# POET and SQ in 2007



## gazingatmars (21 Dec 2006)

I recently finished BMQ in Borden and was wondering if anyone KNOWS when POET course starts up in Kingston.  I'm getting some conflicting information.  Some say every few weeks, others say twice a year, and everything in between. Anyone know any firm start dates for POET in the upcoming months? Ditto for SQ... and where's the best place to take SQ?

Thanks!


----------



## MikeL (21 Dec 2006)

You don't get too choose where you do SQ, so it doesnt matter. You will be taught the same thing regardless if you do it in Meaford, Gagetown, Wainright, etc.

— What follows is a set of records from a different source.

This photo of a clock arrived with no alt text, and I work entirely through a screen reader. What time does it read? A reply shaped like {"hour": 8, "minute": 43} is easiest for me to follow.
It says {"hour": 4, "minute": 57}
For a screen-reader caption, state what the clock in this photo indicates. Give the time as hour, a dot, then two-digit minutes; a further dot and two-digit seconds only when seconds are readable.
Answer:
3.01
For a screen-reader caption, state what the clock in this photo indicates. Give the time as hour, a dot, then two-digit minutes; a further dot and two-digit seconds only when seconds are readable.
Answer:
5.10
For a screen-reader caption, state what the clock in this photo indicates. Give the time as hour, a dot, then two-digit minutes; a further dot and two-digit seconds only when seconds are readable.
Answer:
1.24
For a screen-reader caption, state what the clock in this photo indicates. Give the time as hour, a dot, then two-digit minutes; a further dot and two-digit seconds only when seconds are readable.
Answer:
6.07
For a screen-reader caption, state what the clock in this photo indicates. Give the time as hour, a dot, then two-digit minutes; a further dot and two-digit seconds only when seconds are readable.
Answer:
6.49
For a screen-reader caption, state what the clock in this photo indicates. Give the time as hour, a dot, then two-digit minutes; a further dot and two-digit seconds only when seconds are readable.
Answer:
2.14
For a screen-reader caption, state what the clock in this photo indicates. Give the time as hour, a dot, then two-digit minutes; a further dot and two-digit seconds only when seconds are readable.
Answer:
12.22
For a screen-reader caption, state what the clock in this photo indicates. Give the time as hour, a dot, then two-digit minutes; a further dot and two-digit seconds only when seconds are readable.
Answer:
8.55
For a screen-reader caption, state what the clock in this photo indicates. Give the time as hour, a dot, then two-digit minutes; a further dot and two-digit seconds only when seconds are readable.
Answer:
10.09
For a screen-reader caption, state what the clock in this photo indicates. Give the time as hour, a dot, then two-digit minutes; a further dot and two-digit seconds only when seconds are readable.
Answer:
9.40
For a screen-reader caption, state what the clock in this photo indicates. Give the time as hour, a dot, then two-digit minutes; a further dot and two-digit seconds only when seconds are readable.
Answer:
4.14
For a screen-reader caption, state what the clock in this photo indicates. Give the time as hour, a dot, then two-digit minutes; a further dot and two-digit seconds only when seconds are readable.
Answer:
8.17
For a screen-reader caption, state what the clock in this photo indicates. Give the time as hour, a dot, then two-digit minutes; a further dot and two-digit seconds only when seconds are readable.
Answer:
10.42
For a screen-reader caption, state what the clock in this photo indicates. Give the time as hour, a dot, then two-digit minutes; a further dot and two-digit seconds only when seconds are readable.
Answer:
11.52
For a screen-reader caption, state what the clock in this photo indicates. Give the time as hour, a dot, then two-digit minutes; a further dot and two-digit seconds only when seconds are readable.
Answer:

Most people on PRETC get sent to Meaford for SQ, an a small percentage have gone to Gagetown.  SQ courses are run all the time, so you wont be waiting to long to get on SQ.


----------



## LCIS-Tech (23 Dec 2006)

Every Two weeks. Almost (with the exception of the rare zero-load) like clock-work. Make sure you brush up on your math.


----------



## gazingatmars (23 Dec 2006)

Thanks, I appreciate the info guys!


----------



## Deleted member 17368 (5 Jan 2007)

Hey everyone,

I'm finishing my BMQ Feb 9th in Alberta. I'm ATIS Tech and i was wondering if anyone knows when the next poet course will start?

Thank You Kindly

KS
BMQ WK9


----------



## aesop081 (5 Jan 2007)

You have 15 posts here, you know enough to do a search first. Topics merged.

Regards


----------



## Wright (13 Jul 2007)

from what i understand SQ is no longer a pre-req for LCIS i know several people who just got sent to units as 227 with no SQ...

kristen is this you ??????
if it is then you  know what is going on!!!


----------



## BigDaddyFatback (29 Aug 2007)

That is true, you can do your SQ after you are posted to a Unit. All the new guys we get here at JSR have no SQ.


----------



## Wright (25 Oct 2007)

i have heard even more that people are gettin sent on more moc upgrade courses as 227 still with no SQ, and still it seems that others are gettin sent to SQ while awaiting 3's , CFSCE is a little confusing at times, i was off from april to october befoer starting my 3's after POET, doing OJT at LFDTS, people that graduated after me went and did there SQ,


----------